As I’ve discussed before, my TBR pile is out of control. I mean, I have approximately 595 books labeled “To Be Read” on my LibraryThing inventory. It’s gotten so extreme, I’m at the point where I don’t even know where to start.
This past weekend, I
wasted spent a good long day organizing my virtual shelves, which is a lot more fun than organizing my real shelves because I don’t get so dusty. I consolidated my tag designations, made sure I had inventoried any new purchases or e-books, and generally got a handle on what was what. While I worked, I came up with some ideas on how I could whittle away at my piles. For example:
1. I went through and labeled every book that I’ve started but haven’t finished as a “partial”. These are books that I’ve gotten more than a couple chapters into but that didn’t grab me by the throat and force me to sit down and not get up until every last page was read. They aren’t bad per se, not enough that I have no desire to finish them. I’m still interested. I’ve just gotten distracted and keep meaning to get back.
My thinking is that maybe I could start with these 50 or so titles. Pick them up one at a time, skim from the beginning to where I stopped just as a refresher, then actually finish the book once and for all. This way, I only have to read some of a lot of books instead of all of even more books.
2. I could tackle my TRBs in bunches. Group together all of the titles that are part of a series, start with Book 1 and work my way all the way through until I’ve caught up with the latest release or hit the end of the road. This has some appeal because I could fully immerse myself in a particular writer’s world and stay there for a good long while.

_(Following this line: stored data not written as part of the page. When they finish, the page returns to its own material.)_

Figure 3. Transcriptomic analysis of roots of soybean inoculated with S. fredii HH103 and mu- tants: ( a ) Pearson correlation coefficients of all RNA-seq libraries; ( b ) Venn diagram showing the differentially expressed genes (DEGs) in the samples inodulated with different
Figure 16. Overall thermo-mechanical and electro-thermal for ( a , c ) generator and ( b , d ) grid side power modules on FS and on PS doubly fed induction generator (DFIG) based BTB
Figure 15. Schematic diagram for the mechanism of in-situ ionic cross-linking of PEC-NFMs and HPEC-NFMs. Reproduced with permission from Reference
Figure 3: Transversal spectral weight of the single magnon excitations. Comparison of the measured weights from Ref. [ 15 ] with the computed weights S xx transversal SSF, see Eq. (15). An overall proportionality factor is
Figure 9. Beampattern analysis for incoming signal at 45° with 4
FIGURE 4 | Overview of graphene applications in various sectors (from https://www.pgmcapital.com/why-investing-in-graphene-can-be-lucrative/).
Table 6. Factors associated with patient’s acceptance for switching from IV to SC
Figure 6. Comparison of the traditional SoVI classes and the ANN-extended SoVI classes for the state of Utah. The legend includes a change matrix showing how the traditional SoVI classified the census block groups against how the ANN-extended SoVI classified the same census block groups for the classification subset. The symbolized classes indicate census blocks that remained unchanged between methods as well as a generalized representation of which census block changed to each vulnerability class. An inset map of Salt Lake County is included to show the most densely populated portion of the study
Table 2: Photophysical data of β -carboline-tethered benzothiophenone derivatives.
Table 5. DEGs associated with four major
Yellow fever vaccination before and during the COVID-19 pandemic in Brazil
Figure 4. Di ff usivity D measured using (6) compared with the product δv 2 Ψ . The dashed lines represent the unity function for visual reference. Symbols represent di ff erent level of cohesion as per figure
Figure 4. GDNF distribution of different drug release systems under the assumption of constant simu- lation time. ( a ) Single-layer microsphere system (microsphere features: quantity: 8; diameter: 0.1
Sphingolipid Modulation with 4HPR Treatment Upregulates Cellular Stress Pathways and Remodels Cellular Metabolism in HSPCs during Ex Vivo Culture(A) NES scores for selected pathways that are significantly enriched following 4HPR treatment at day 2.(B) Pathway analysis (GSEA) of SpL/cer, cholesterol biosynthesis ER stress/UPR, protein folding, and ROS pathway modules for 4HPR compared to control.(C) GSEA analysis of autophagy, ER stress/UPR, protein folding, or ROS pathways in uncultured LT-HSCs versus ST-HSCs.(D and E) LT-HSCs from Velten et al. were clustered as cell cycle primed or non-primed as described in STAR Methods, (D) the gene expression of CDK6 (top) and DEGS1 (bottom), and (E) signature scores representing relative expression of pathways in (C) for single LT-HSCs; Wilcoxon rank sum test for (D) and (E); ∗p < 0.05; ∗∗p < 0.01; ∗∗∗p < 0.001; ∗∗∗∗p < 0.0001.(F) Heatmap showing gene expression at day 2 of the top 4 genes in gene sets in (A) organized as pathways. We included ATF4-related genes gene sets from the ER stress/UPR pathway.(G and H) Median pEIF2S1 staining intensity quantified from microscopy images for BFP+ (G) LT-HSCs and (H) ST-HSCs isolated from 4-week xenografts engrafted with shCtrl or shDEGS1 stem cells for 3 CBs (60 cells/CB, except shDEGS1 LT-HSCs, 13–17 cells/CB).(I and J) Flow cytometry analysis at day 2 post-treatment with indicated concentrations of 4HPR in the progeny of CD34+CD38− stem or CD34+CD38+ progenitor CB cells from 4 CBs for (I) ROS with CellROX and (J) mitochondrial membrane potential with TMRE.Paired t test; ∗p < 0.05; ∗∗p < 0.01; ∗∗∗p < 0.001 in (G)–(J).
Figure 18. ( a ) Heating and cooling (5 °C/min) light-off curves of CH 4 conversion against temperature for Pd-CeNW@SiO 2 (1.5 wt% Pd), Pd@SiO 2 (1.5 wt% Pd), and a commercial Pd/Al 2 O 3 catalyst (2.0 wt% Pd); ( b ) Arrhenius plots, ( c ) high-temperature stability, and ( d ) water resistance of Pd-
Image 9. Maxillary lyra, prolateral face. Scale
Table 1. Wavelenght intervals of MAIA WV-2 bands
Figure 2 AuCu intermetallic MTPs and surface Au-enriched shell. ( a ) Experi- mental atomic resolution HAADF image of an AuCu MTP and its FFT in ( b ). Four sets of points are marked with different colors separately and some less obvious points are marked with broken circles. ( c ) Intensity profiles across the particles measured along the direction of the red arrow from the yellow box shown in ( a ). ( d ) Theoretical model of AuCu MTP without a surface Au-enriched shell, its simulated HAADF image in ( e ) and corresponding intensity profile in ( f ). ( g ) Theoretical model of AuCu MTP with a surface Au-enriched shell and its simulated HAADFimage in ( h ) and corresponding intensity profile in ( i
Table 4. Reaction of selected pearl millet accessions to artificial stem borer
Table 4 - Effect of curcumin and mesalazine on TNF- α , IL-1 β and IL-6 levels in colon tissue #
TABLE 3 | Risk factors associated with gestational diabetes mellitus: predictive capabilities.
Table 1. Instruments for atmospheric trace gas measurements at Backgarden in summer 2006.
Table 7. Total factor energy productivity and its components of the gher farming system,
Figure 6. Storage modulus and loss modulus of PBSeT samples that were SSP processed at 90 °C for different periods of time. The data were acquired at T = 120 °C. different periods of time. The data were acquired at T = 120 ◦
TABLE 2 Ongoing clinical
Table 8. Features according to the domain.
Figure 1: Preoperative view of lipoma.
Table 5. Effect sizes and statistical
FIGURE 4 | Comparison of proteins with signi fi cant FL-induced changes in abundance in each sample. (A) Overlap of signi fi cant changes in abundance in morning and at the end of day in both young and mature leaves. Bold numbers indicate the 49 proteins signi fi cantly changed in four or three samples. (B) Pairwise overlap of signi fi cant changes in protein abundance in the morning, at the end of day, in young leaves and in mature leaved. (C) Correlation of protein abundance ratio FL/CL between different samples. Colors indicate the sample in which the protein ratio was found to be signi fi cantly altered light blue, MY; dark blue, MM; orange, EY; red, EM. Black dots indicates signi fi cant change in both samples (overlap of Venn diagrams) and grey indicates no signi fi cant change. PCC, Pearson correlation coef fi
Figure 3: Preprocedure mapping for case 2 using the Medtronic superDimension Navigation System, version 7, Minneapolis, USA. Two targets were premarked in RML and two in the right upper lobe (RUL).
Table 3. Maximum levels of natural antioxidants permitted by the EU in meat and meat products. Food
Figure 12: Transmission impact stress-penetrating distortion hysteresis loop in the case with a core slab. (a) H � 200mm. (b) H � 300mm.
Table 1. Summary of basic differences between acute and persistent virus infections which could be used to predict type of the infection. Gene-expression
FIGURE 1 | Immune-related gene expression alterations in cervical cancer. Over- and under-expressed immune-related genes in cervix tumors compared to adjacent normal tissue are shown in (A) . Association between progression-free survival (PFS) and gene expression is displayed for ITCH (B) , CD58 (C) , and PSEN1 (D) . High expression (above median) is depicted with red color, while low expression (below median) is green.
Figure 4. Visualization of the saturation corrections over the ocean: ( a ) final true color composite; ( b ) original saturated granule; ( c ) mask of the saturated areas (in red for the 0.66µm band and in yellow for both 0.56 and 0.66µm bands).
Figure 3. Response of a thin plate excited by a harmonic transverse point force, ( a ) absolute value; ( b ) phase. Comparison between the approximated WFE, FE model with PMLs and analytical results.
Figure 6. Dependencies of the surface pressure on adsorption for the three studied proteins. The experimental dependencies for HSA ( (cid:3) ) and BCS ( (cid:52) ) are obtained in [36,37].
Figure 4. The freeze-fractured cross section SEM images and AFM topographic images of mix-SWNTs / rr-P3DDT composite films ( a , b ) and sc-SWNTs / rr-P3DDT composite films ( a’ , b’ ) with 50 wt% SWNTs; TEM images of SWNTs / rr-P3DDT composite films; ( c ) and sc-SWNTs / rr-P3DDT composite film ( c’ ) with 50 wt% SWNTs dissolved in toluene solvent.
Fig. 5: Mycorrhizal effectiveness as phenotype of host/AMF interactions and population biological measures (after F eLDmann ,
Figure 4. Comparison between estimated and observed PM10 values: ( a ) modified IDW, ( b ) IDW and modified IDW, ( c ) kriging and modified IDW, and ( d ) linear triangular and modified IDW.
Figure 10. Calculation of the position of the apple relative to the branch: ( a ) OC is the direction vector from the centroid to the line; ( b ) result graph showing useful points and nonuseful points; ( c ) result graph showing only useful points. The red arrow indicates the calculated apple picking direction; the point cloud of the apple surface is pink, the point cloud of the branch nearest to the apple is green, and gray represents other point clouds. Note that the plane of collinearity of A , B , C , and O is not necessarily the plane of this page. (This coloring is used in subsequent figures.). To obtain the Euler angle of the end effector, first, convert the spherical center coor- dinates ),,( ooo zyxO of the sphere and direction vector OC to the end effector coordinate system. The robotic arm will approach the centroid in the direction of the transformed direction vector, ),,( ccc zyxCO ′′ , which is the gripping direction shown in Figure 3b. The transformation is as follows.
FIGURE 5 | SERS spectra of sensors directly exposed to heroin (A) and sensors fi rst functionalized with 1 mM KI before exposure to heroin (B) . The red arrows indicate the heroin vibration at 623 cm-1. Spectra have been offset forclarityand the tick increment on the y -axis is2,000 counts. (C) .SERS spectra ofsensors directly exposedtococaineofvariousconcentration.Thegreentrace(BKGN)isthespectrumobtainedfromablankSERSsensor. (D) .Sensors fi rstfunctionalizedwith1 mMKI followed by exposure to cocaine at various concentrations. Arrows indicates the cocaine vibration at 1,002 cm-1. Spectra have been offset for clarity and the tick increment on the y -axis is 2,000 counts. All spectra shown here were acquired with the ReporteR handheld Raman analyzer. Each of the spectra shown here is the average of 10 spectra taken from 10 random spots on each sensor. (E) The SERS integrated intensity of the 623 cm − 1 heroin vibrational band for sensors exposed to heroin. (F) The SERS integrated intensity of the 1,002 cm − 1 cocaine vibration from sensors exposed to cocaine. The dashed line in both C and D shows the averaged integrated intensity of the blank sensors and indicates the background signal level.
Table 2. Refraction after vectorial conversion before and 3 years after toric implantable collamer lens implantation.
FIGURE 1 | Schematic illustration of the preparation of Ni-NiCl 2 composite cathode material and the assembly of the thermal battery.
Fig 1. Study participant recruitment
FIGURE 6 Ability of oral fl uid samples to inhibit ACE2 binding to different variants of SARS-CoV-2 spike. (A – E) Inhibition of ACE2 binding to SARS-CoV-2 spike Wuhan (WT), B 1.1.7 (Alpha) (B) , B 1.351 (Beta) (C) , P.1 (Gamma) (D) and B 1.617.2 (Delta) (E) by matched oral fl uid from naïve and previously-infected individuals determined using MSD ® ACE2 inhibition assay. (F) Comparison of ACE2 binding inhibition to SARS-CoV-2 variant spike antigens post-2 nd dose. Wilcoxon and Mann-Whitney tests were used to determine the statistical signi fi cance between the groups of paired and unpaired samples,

The flip side – burn out is a real possibility. And if I have to finish all of the Game of Thrones books before I can read any others, it might be 2015 before I pick up anything else.
3. I could use the published date and work my way forward from oldest to newest release. I’d begin some time back in the 1930s (my oldest TBR title is Regency Buck by Georgett Heyer, published in 1935), traveling through the twentieth century all the way to 2013.
In a similar fashion, I could just work my way down my list alphabetically by title. That would have me beginning with 15 Days Without a Head by Dave Cousins since LibraryThing begins numerically before using the alphabet.
4. I could take the 100 pages approach. Pick up a book, read the first 100 pages and decide then and there if this is a keeper or one I should put in the Paperback Swap pile. This would be an efficient way to get rid of the bloat caused by the DNFs I know must be in there – out of 595 books, I doubt I’m going to love every single one. The problem comes with deciding if I keep reading past the 100 pages if I do like the book or do I stop, pick up another book and give that one the 100 page test. I could end up with 400 books that I’ve read only 100 pages of.
5. I could create a little random number generator on my computer, have it give me a number from 1 to 595, and read whichever book that corresponds on the list. This could be kind of fun, like opening up a Christmas present. But sometimes I have to be in the right mood for a certain kind of book. What if I randomly select a urban fantasy and I’m more in the mood for a contemporary comedy?
6. I could create little Whitman Sampler baskets, taking one book from a variety of genres and placing them in a bag that I cart around everywhere I go. Once I read them all (or taste them and spit them back out because they contain an icky flavor), I could refill the bag with another sampler set. This would give me variety, to be sure.
7. I could author glom. Read everything I have by a certain author until I’ve exhausted my supply, them move on to the next. Truthfully, though, I have a lot of one-offs because I’m always reluctant to buy more than one book by a new-to-me author. Those writers who have become favorites don’t have books that end up on my TBR pile because their books are usually the ones that I can’t put down. Thus the reason that they are my favorite writers.
Conversely, I could author purge. Recently I read a book for review by a new-to-me author, and to be brutally honest, I didn’t like it at all. Lo and behold, I had two of this author’s books on my TBR shelf, and I felt no distress in moving those to my Paperback Swap box without reading them. I could read one of an author’s books in my TBR pile, and if I don’t love her (or him), any other books by her (or him) could be dumped. That seems kind of rash, though. Everyone can have an off day. I’d hate to miss out on something great just because I only gave someone one chance.
8. I could genre glom. Read all of my fantasy books. Or all of my military romances. Or all of my Regency era. By the end, I bet I’d have a really good handle on which writers know how to do things right.
9. I could close my eyes, spin in a circle, point my finger and move toward my shelves. Wherever I land, that’s the book I have to read.
Which ever method I choose, I’m committed to making this a summer project. Obviously I can’t read 595 books in three months. But I could definitely challenge myself to finish 50 partially read books. Or to read one decade’s worth of older books. Or finish two or three series of books. I’ll report back in September and let you know how it goes.
How about you? Any ideas on how to tackle the TBR pile? Anyone up for a challenge – pick a method and stick with it all summer, then report your results in September.